If this is not the expected Output, then could you modify/provide us with the corrected Output data in the same format, so that we will be able to identify what should be the correction that needs to be done on your workflow.

1 Like

Hi @supermanPunch ,

That’s Correct ! This is the output required. I created that duplicate we still need that.

Were you able to find the solution ?

Thank you !

@Ice ,

In that case, you can check the below modified workflow :
TEST1.xaml (33.0 KB)

There were a few corrections regarding the input data being used with the Matches method, Also the named groups were not matching with the named groups that were included within the regex expression.

Test the workflow with the actual data, and let us know if you were able to get the output for all cases.

Hi @supermanPunch ,

There could be one more column presented “ABSUB.STU.CODE” after AMOUNT column. We need this data as well.

Thank you!

Hi @supermanPunch ,

I’m getting error while opening the file. I think because of the Version. I’m using V2022.4.6

Would you be able to send me a screen shot of the Flow.

Hi @supermanPunch ,

Thank you so much for your quick response. I’m getting the below error along with Invalid document.

@Ice ,

Could you list the Dependencies used and their versions ? Also let us know if you are using the Windows or Windows-Legacy compatibility type.

Hi @supermanPunch ,

I can see the below dependencies

@Ice ,

Could you check with the below workflow :
TEST1.xaml (32.4 KB)

Thank you @supermanPunch ,

Now i don’t get any error. Two column values(Other Num and Student Name) are missed in the output file i have attached the output that i got.
Also, available line items are 18 in the actual data txt file, but the output has 74 line items.

Hi @supermanPunch ,

I have changed the column name its working now. But, I think the regex is extracting all the data in the document each time. Instead of getting the data from 1ABCD123 and before next 1ABCD123 as a one set, Its returning all the data in each set.

Please let me know if you will be able to check the code.

Thank you so much.

@Ice ,

As the First few data is going to be the same for the whole text document, We can keep it only once. Hence, In the workflow After we have received the Table data, we break from the Outer For Each Loop thus avoiding further duplicates.

Check the workflow below and let us know if it does satisfy your requirement :
TEST1.xaml (32.9 KB)


Thank you so much for this solution. I’m sorry First few data might change for every document. I have given the same data for testing purpose.

Constant data will be 1ABCD123. Others might change based on each document.

@Ice , That was understood. We mentioned that it would remain the same for the table data present in that document.
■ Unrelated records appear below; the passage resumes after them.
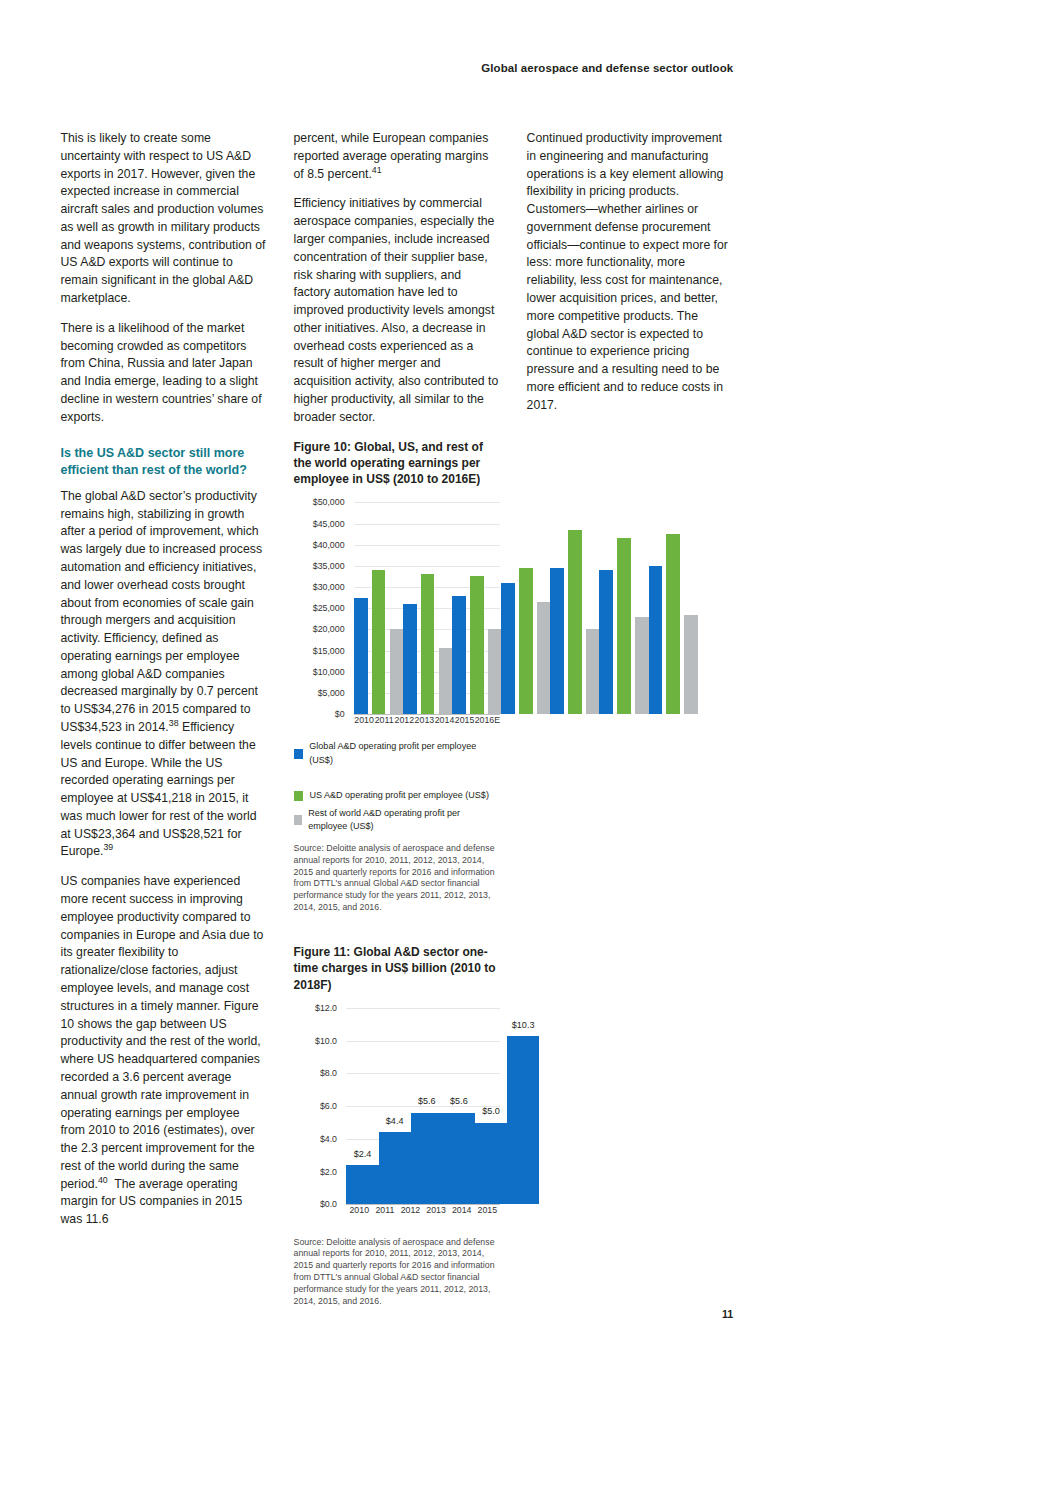Global aerospace and defense sector outlook
This is likely to create some uncertainty with respect to US A&D exports in 2017. However, given the expected increase in commercial aircraft sales and production volumes as well as growth in military products and weapons systems, contribution of US A&D exports will continue to remain significant in the global A&D marketplace.
There is a likelihood of the market becoming crowded as competitors from China, Russia and later Japan and India emerge, leading to a slight decline in western countries’ share of exports.
Is the US A&D sector still more efficient than rest of the world?
The global A&D sector’s productivity remains high, stabilizing in growth after a period of improvement, which was largely due to increased process automation and efficiency initiatives, and lower overhead costs brought about from economies of scale gain through mergers and acquisition activity. Efficiency, defined as operating earnings per employee among global A&D companies decreased marginally by 0.7 percent to US$34,276 in 2015 compared to US$34,523 in 2014.38 Efficiency levels continue to differ between the US and Europe. While the US recorded operating earnings per employee at US$41,218 in 2015, it was much lower for rest of the world at US$23,364 and US$28,521 for Europe.39
US companies have experienced more recent success in improving employee productivity compared to companies in Europe and Asia due to its greater flexibility to rationalize/close factories, adjust employee levels, and manage cost structures in a timely manner. Figure 10 shows the gap between US productivity and the rest of the world, where US headquartered companies recorded a 3.6 percent average annual growth rate improvement in operating earnings per employee from 2010 to 2016 (estimates), over the 2.3 percent improvement for the rest of the world during the same period.40 The average operating margin for US companies in 2015 was 11.6
percent, while European companies reported average operating margins of 8.5 percent.41
Efficiency initiatives by commercial aerospace companies, especially the larger companies, include increased concentration of their supplier base, risk sharing with suppliers, and factory automation have led to improved productivity levels amongst other initiatives. Also, a decrease in overhead costs experienced as a result of higher merger and acquisition activity, also contributed to higher productivity, all similar to the broader sector.
Figure 10: Global, US, and rest of the world operating earnings per employee in US$ (2010 to 2016E)
$50,000 $45,000 $40,000 $35,000 $30,000 $25,000 $20,000 $15,000 $10,000 $5,000 $0
2010201120122013201420152016E
Global A&D operating profit per employee (US$)
US A&D operating profit per employee (US$)
Rest of world A&D operating profit per employee (US$)
Source: Deloitte analysis of aerospace and defense annual reports for 2010, 2011, 2012, 2013, 2014, 2015 and quarterly reports for 2016 and information from DTTL's annual Global A&D sector financial performance study for the years 2011, 2012, 2013, 2014, 2015, and 2016.
Figure 11: Global A&D sector one-time charges in US$ billion (2010 to 2018F)
$12.0 $10.0 $8.0 $6.0 $4.0 $2.0 $0.0
$2.4
$4.4
$5.6
$5.6
$5.0
$10.3
201020112012201320142015
Source: Deloitte analysis of aerospace and defense annual reports for 2010, 2011, 2012, 2013, 2014, 2015 and quarterly reports for 2016 and information from DTTL's annual Global A&D sector financial performance study for the years 2011, 2012, 2013, 2014, 2015, and 2016.
Continued productivity improvement in engineering and manufacturing operations is a key element allowing flexibility in pricing products. Customers—whether airlines or government defense procurement officials—continue to expect more for less: more functionality, more reliability, less cost for maintenance, lower acquisition prices, and better, more competitive products. The global A&D sector is expected to continue to experience pricing pressure and a resulting need to be more efficient and to reduce costs in 2017.
11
Were you able to test it with some other sample data, were you able to get the output as required?

@supermanPunch , Thank you ! Yes, i tested the data with slight changes in the first few information.

Its working great for data “ABCTYPE, ABC CDE … etc…”. But, I’m getting the same data till column G for all line item. I tried to change the loop, but its returning the first captured info for all the lines.

What should be changed in the loop or regex to get the actual data for first 15 lines of text file ?

@Ice ,

Apologies for the Late reply.

Yes. A Split of Sections needed to be done to achieve this , Considering that each Section starts with 1ABCD123, we can split based on this and perform the capturing of values for each section only with the Regex configured.

Check the modified workflow below :
TEST1.xaml (60.5 KB)

I’m Sorry @supermanPunch , I’m getting the same error “Document is Invalid”.

@Ice ,

Apologies. Forgot about the compatibility used. The below workflow should work :
TEST1.xaml (60.5 KB)

1 Like

Hi @supermanPunch ,

This is working ! Thanks !

1 Like